I had intended to interview Kathleen Givens about this book, but fate interfered tragically with those plans. So here is my long-overdue review of Rivals for the Crown.

    Some of us love historical ROMANCE. Others love HISTORICAL romance. And others just love history with a touch of romance.

    Kathleen Givens' book Rivals for the Crown is the perfect read for those of us who find ourselves in the latter two categories, as well as anyone who appreciates beautiful writing and engaging storytelling.

    The story opens in 1290, when the 7-year-old Queen of Scotland dies on her long journey to her coronation. The story that follows has elements that are familiar to anyone versed in the highlights Scottish history or who considers herself to be a Braveheart fan. Scottish nobles vie for the crown, while King Edward I of England has his own agenda. The story spans much of this period, including the rise of William Wallace.

    Against this historical backdrop, we follow the stories of Rachel of Anjou, a young girl who, together with the rest of her family, is expelled from London by Kind Edward along with all other Jews. Wrenched from the embrace of her friend Isabel de Burke, she and her family take refuge in a Scottish border town. There, Rachel and her family try to start a new life in great hardship. Still subject to the anti-Semitism of their time, they face a threat of an entirely different kind when Kieran MacDonald, a hielan’ Scot both tall and dark, sets his gaze on Rachel.

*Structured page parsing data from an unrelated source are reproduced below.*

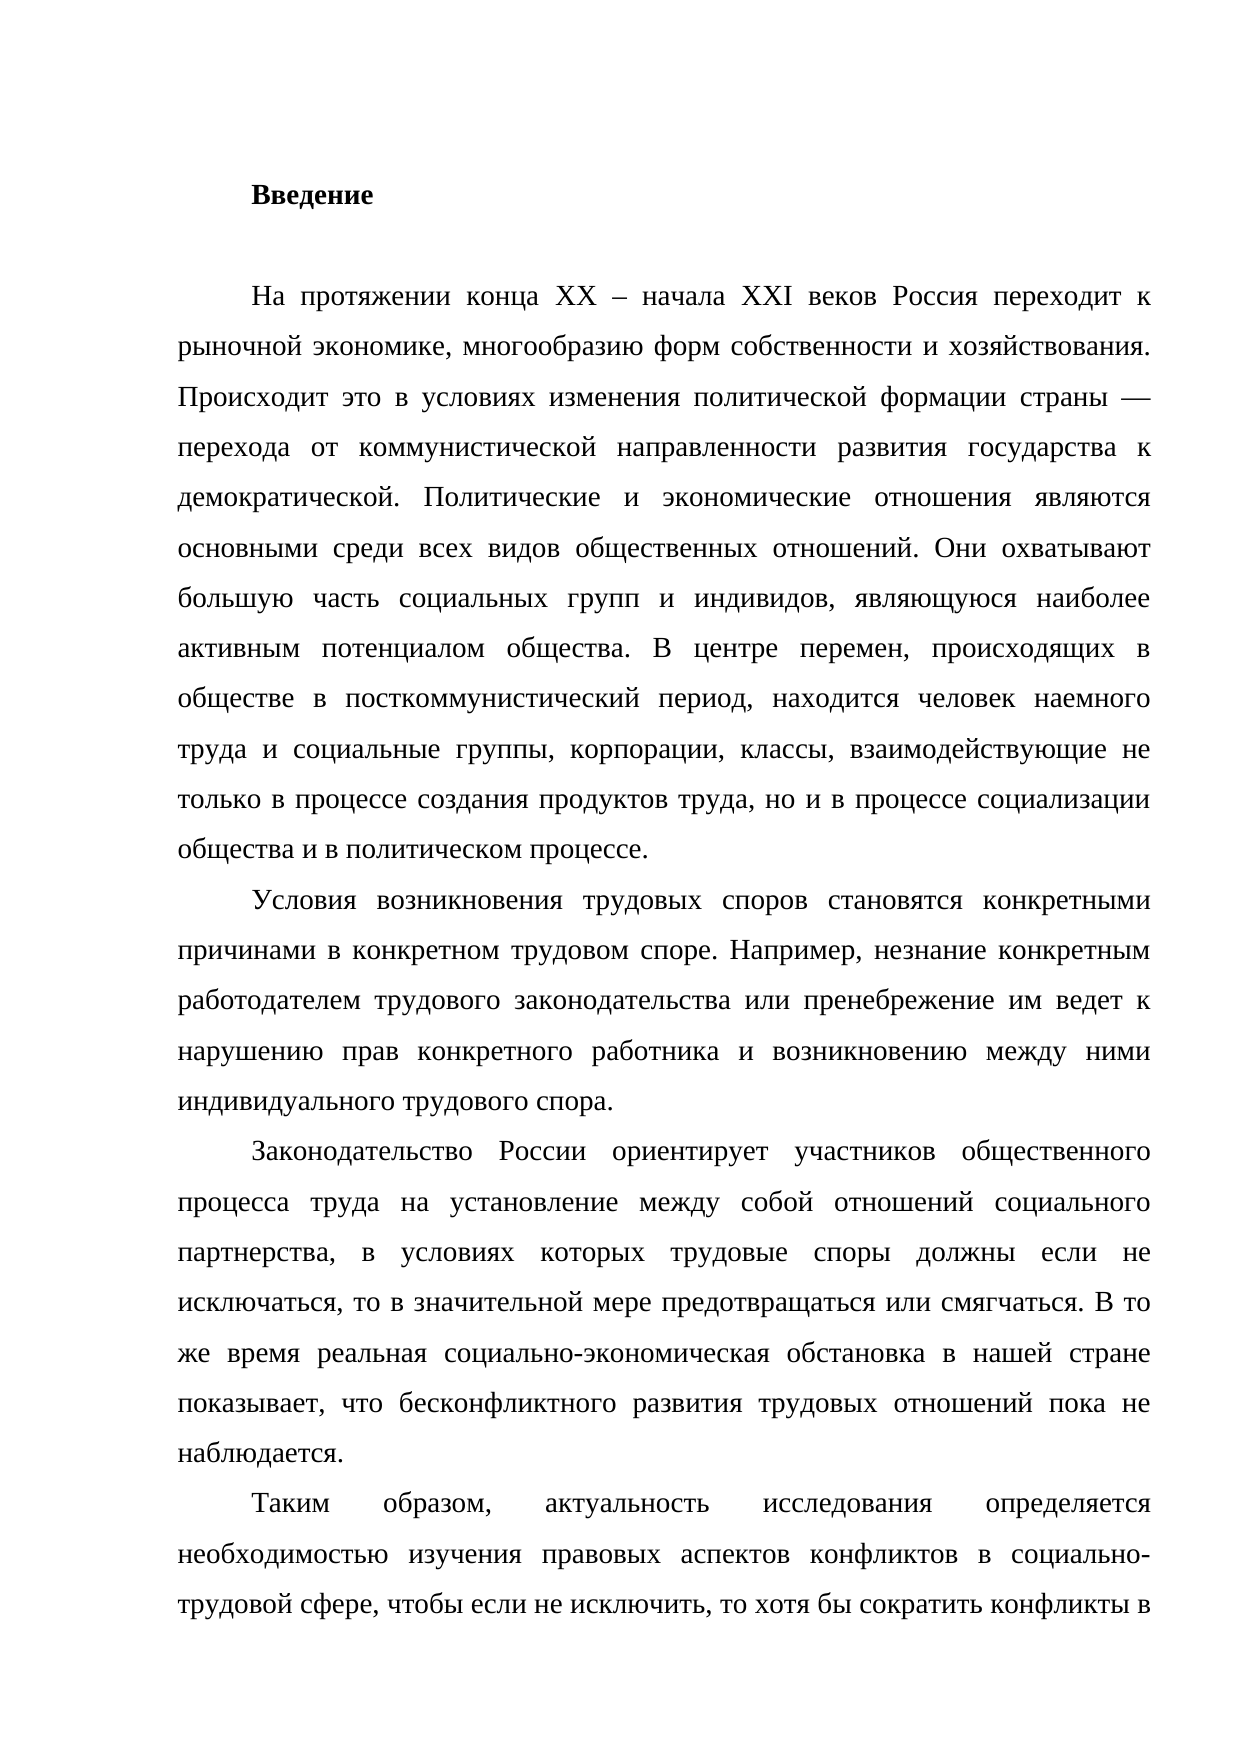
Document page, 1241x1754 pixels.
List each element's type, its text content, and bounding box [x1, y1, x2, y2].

text Законодательство России ориентирует участников общественного процесса труда на установление между собой отношений социального партнерства, в условиях которых трудовые споры должны если не исключаться, то в значительной мере предотвращаться или смягчаться. В то же время реальная социально-экономическая обстановка в нашей стране показывает, что бесконфликтного развития трудовых отношений пока не наблюдается. [177, 1133, 1152, 1469]
text Условия возникновения трудовых споров становятся конкретными причинами в конкретном трудовом споре. Например, незнание конкретным работодателем трудового законодательства или пренебрежение им ведет к нарушению прав конкретного работника и возникновению между ними индивидуального трудового спора. [177, 882, 1152, 1117]
list Введение [177, 177, 1152, 211]
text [177, 1486, 1152, 1620]
text На протяжении конца XX – начала XXI веков Россия переходит к рыночной экономике, многообразию форм собственности и хозяйствования. Происходит это в условиях изменения политической формации страны — перехода от коммунистической направленности развития государства к демократической. Политические и экономические отношения являются основными среди всех видов общественных отношений. Они охватывают большую часть социальных групп и индивидов, являющуюся наиболее активным потенциалом общества. В центре перемен, происходящих в обществе в посткоммунистический период, находится человек наемного труда и социальные группы, корпорации, классы, взаимодействующие не только в процессе создания продуктов труда, но и в процессе социализации общества и в политическом процессе. [177, 278, 1152, 865]
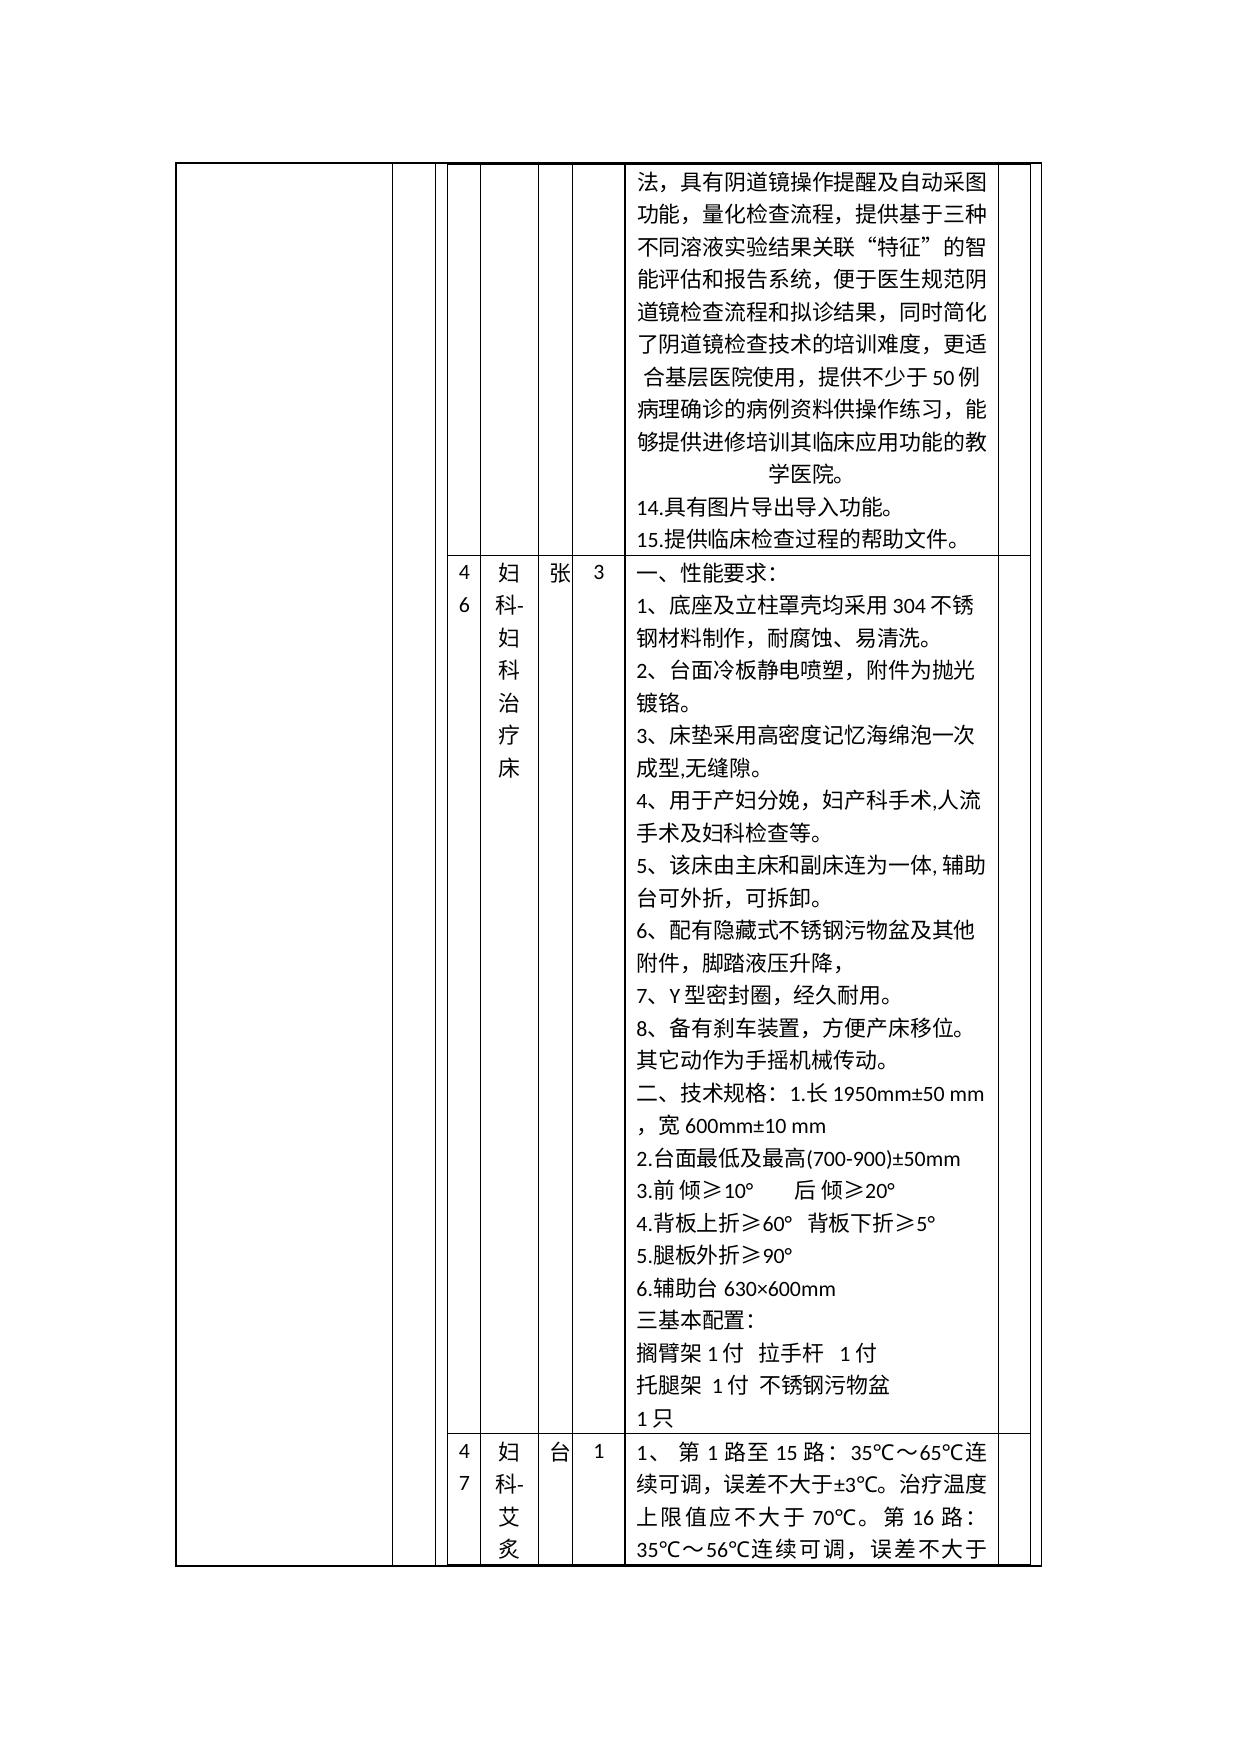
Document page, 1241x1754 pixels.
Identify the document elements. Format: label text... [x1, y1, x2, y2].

table_cell [177, 164, 392, 1565]
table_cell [436, 164, 447, 1565]
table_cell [1031, 164, 1041, 1565]
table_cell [448, 165, 480, 555]
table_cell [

    Meanwhile, Isabel is appointed lady-in-waiting to Queen Eleanor and must thread her way through the perils of the English court, where showing mercy or friendship toward Jews is enough to get a person in serious trouble. Isabel's beauty and innocence attract the attention of several men, including Henry de Boyer, one of Edward’s nights, and Rory MacGannon, Kieran’s cousin and son of the hero and heroine of On a Highland Shore.

    The two women are reunited but as the conflict between Scotland and England reaches a fevered pitch, each will struggle to find her place in the world.

    I don’t want to post any spoilers so I’ll stop recounting the plot there.

    I had saved this book on my TBR for months and months, planning to read it as soon as I finished writing Naked Edge. When I finally had time to sit down with the book, it was heaven. I got lost in the story, cheered for Isabel and Rachel and found it almost impossible to set the story aside.

    The storytelling goes back and forth between the two friends, but also shares the two heroes’ points of view, too. In a way, it’s kind of like a double love story, and at 409 pages, there’s plenty of room to tell these interwoven tales.

    For those who read On a Highland Shore, it’s bittersweet to check in with the hero and heroine of that story as their surviving children reach adulthood and head out into an unsettled world.

    One thing I love about Kathleen’s writing is the sympathy with which she always endowed her characters. I came to admire and adore Rachel and Isabel and their respective men. I wanted so desperately for everything to work out for the four of them despite the obstacles of war, court treachery, and mindless bigotry.

    But it’s the way Kathleen was able to weave real history seamlessly into her stories. There are plenty of romance readers who don’t care about history. I’m not one of those. History itself is what sparks my imagination when I write my books, so I appreciate the deft way Kathleen dealt with real people and real events in this story. It’s not a book to read if what matters to you is hot sex; love scenes do not dominate the story. But if you love a good historical story well told, you’ll enjoy this book as much as I did.

    I don’t know if Kathleen had any other completed manuscripts before she died or whether we’ll be treated to her talent again. But if you haven’t read her stories, I recommend them highly.